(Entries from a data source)
===
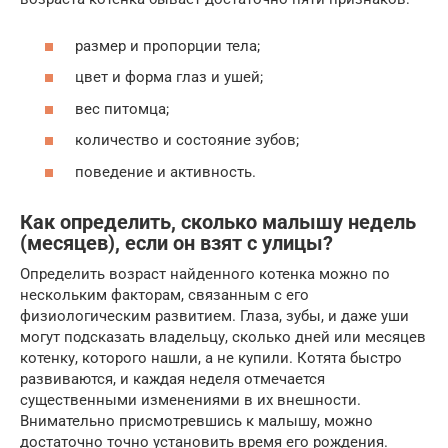
размер и пропорции тела;
цвет и форма глаз и ушей;
вес питомца;
количество и состояние зубов;
поведение и активность.
Как определить, сколько малышу недель
(месяцев), если он взят с улицы?
Определить возраст найденного котенка можно по
нескольким факторам, связанным с его
физиологическим развитием. Глаза, зубы, и даже уши
могут подсказать владельцу, сколько дней или месяцев
котенку, которого нашли, а не купили. Котята быстро
развиваются, и каждая неделя отмечается
существенными изменениями в их внешности.
Внимательно присмотревшись к малышу, можно
достаточно точно установить время его рождения.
===
EXERCISE OBJECTIVE — Transcribe the text of every entry above word for word, leaving the pictures out of your answer.

OUTPUT FOR THIS EXERCISE —
размер и пропорции тела;
цвет и форма глаз и ушей;
вес питомца;
количество и состояние зубов;
поведение и активность.
Как определить, сколько малышу недель
(месяцев), если он взят с улицы?
Определить возраст найденного котенка можно по
нескольким факторам, связанным с его
физиологическим развитием. Глаза, зубы, и даже уши
могут подсказать владельцу, сколько дней или месяцев
котенку, которого нашли, а не купили. Котята быстро
развиваются, и каждая неделя отмечается
существенными изменениями в их внешности.
Внимательно присмотревшись к малышу, можно
достаточно точно установить время его рождения.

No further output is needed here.